▸ **Selected text**:
....................

I agree with AJM. There wasn't an appearance of 'dissing', just appropriate discussion of when its necessary or not. And depending on the situation, a rectal exam on someone with nausea and diarrhea is NOT warrented. While you mention education, it does not take a 100 rectal exams to figure out how to do it, nor to figure out what a positive heme-occult test is.

And part of your education is not to simply do exams simply because 'this is an educating institution'. Part of your education is figuring out when tests are appropriate adn when they are not (including rectal exams)

And thus asking yourself, should I perform a rectal exam- you should ask yourself: how will a positive exam help me? how will a negative? and if the awnser is NEITHER, then the test is not necessary. If you are appropriately screening a patient, fine. but if you are just doing it to 'practice your skills', you are doing your patient and yourself a disservice.
 
My point has been stated here by other SDN'ers. I was trying to point out the issue of doing the rectal merely for "educational value".

As the last post stated, if it is going to help with diagnosis/treatment then it is warranted. If you're doing it to simply "get practice" and it is not warranted, even if it is consented to by the already distressed, nervous,overwhelmed,fearful pt, then you are flat out wrong.

Chisel
 
I did a rectal yesterday, but I just tend to do them when I know its appropriate. For instance, this guy had a low hemoglobin and a history of gastritis/ulcers. I wanted to see if he was bleeding.

....................

Stored items:
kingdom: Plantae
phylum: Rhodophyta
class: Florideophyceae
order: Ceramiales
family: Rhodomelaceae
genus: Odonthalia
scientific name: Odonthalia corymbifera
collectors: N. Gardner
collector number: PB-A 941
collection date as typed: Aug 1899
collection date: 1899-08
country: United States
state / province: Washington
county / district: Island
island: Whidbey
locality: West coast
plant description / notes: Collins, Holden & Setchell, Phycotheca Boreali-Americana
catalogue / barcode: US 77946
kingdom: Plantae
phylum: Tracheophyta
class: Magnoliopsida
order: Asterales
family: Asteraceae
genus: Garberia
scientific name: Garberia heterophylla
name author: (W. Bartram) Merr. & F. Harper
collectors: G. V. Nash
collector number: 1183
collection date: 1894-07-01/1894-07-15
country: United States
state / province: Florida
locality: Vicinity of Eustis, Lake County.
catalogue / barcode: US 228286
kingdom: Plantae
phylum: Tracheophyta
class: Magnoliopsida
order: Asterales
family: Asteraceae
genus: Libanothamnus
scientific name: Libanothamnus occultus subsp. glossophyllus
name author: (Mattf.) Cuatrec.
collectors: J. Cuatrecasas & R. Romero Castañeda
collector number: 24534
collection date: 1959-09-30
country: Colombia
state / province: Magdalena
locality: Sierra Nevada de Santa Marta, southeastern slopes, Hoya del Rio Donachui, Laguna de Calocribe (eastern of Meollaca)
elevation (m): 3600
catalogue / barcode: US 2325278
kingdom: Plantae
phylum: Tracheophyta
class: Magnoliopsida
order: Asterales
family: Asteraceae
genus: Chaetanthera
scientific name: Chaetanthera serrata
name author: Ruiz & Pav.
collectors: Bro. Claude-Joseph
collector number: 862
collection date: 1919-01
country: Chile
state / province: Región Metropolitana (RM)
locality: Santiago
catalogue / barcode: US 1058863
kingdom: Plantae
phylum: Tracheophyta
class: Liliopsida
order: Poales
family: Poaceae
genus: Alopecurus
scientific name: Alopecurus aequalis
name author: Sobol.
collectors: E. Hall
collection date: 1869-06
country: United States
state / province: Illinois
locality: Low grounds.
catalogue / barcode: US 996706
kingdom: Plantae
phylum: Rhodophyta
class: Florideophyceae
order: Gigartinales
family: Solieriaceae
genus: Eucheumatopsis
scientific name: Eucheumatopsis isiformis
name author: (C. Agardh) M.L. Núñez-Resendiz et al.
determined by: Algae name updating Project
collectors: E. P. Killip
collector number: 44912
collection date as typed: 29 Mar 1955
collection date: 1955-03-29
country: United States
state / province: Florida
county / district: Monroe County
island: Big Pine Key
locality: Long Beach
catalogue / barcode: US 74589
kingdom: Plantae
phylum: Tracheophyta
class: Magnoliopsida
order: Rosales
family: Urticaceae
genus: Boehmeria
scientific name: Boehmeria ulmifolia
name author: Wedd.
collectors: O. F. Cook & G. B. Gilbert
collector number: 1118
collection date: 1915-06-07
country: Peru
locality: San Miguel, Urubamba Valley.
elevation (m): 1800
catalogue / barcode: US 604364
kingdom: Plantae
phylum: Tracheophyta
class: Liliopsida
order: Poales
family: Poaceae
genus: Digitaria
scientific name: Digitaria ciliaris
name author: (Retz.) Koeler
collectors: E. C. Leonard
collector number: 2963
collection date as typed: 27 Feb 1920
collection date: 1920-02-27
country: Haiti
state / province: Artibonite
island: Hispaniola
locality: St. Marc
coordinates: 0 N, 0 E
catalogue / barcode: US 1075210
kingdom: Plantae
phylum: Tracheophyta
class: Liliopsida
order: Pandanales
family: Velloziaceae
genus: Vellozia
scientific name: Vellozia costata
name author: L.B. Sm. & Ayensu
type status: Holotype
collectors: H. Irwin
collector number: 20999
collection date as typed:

....................

▸ **Try it**:
In the forum discussion of rectal exams above, what two facts about the patient prompted the poster to do a rectal exam yesterday?

▸ **Problem solution**:
He had a low hemoglobin and a history of gastritis/ulcers.